When I was younger, I remember fondly listening to June Carter and Johnny Cash sing "If I were a Carpenter." One of the lines of that song goes like this: "If I worked my hands in wood, would you still love me?"

I thought about that today as I read Eric Mink's commentary and wondered how many lawmakers, writers, scientists or policy makers ever sat down and contemplated the question, "If I were a blastocyst, would you still love me?"

Anybody who is reading this was a blastocyst and God loved you then as much as He does now. But that is God's way; it is clearly not man's.

It occurs to me that there is a great sadness that has invaded our land. Many no longer love those who are unseen, yet still very much alive. American culture has become utilitarian in its worldview. Human dignity is a non-sequitur to those who have placed science above all else as the supreme entity to which man owes his allegiance. Those who hold such views for the most part are more interested in self-adulation and personal acclaim than in loving others for their own sake.

If I were a blastocyst, would you still love me?

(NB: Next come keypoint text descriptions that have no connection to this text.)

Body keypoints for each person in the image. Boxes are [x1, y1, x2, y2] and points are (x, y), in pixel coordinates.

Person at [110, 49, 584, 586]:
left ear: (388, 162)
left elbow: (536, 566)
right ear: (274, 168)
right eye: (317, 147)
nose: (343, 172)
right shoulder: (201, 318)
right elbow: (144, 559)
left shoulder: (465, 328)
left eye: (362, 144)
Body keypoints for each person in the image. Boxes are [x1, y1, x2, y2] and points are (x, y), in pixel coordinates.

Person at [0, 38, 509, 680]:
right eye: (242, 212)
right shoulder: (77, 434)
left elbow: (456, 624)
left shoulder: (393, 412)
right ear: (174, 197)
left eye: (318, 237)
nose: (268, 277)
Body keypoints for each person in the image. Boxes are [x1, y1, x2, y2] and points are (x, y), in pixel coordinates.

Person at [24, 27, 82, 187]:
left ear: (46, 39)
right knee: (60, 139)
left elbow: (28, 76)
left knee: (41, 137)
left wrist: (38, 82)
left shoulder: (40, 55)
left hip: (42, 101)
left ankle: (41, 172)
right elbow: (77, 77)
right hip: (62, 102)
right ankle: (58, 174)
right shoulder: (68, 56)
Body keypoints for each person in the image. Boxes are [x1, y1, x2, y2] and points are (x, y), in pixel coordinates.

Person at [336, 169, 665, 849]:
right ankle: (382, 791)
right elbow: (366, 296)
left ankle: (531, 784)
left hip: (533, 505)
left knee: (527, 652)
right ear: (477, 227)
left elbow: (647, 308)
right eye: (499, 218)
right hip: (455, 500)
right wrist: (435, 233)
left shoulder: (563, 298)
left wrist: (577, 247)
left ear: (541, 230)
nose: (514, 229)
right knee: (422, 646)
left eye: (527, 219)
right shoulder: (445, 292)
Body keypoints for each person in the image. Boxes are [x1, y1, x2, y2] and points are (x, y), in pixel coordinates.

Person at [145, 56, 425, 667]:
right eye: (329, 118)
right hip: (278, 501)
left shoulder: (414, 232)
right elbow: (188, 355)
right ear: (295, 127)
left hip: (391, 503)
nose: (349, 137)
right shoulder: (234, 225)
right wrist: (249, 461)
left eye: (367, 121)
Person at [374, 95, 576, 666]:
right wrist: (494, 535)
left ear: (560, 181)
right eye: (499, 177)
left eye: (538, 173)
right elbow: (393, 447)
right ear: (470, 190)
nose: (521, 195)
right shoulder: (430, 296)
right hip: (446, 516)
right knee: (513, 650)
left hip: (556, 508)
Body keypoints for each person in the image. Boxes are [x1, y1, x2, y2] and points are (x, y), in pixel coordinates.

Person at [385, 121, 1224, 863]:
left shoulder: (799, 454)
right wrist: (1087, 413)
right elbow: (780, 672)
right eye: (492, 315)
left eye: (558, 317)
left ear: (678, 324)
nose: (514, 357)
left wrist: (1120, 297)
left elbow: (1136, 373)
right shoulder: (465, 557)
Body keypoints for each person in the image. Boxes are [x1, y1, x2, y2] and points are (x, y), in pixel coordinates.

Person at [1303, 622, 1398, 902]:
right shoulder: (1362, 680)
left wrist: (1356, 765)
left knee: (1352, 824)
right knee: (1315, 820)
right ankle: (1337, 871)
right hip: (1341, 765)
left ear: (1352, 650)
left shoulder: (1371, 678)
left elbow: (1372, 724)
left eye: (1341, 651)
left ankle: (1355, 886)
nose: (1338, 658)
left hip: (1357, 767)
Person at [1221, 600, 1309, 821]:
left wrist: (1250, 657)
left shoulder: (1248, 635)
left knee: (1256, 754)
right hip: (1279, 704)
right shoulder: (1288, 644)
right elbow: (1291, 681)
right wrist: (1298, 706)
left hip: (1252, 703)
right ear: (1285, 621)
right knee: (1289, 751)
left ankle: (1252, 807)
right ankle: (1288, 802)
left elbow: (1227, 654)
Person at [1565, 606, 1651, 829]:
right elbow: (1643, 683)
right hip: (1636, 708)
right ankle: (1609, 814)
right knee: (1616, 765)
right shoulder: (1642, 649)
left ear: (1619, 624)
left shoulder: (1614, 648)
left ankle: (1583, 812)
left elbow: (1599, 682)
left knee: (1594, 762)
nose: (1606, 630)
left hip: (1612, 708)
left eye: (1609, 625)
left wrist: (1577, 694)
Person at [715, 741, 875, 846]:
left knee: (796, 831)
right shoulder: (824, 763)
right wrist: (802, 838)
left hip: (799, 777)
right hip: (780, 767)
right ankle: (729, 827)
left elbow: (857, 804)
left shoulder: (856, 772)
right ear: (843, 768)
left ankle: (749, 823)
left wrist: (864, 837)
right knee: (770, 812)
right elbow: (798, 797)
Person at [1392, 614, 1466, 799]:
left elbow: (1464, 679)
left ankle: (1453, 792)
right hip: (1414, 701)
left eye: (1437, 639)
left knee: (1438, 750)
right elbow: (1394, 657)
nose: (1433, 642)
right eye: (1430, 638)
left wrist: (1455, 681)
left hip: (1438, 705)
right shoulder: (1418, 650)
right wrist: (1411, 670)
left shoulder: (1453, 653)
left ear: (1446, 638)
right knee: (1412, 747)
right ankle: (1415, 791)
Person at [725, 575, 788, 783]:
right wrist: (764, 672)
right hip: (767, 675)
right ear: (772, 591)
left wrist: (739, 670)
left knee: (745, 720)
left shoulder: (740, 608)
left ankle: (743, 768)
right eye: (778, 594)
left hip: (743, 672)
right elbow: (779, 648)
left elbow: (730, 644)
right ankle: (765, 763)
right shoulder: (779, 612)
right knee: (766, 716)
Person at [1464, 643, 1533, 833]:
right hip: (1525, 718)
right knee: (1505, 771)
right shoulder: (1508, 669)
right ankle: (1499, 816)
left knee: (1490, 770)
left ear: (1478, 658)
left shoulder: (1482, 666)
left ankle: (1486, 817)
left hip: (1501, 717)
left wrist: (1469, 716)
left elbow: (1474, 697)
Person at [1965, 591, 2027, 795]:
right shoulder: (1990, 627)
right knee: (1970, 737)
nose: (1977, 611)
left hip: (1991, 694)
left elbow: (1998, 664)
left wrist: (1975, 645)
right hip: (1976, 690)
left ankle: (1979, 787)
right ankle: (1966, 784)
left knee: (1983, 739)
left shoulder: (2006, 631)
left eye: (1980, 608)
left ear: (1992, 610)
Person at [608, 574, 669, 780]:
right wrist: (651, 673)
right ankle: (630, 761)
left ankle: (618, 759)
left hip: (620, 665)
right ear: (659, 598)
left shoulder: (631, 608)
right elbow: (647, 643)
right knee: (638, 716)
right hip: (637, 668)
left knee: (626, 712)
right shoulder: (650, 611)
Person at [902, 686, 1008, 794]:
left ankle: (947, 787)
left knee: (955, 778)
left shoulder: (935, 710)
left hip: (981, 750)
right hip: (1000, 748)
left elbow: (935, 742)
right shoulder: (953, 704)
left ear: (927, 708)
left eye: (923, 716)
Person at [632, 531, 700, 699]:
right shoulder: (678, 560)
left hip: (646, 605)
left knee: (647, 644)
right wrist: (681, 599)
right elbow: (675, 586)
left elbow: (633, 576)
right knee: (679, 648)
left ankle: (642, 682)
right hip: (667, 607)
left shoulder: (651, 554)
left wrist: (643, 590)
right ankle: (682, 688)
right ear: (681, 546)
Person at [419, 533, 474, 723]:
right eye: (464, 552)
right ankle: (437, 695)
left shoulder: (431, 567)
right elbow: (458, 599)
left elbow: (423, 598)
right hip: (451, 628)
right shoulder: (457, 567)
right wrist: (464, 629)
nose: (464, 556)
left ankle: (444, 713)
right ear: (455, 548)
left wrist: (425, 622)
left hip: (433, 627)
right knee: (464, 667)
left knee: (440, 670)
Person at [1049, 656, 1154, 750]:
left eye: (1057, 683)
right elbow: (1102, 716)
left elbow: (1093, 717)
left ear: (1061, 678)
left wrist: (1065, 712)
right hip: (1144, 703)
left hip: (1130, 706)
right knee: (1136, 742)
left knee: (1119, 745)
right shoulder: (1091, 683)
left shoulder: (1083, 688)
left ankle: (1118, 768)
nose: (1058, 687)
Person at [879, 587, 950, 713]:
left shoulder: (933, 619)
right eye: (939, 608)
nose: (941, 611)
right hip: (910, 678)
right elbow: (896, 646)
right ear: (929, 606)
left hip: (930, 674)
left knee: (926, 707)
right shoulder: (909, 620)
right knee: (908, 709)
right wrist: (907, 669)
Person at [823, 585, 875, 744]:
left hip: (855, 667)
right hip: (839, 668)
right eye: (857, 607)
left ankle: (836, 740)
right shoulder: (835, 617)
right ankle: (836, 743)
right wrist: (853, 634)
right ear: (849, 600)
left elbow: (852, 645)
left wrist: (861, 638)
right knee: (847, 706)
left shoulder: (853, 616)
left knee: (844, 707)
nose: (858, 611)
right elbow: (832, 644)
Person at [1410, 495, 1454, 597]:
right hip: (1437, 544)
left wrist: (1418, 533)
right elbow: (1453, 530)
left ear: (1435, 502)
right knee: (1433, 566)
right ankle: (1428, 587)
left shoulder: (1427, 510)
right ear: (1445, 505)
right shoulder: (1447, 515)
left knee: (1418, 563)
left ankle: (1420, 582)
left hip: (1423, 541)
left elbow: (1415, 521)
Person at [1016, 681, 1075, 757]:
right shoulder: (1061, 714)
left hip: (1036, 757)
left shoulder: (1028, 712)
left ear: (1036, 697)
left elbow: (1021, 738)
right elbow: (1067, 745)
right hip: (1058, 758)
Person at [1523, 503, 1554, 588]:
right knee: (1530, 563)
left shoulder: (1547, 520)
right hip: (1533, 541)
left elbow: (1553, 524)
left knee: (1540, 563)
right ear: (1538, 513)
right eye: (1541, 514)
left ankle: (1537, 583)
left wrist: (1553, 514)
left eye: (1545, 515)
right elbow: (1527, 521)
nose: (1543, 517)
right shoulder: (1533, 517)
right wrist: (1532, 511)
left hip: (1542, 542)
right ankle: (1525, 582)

Sadly, the answer is no, not really. At least not people like Mr. Mink who claims to care very much about "all mankind" but far too little for the individual human being. And though I hate to burst Mink's bubble, there is one thing that he should be thinking about. The blastocyst that might one day have grown up and found an ethical cure for Alzheimer's could well be among the dead already.
 

"If I were a blastocyst, would you still love me?"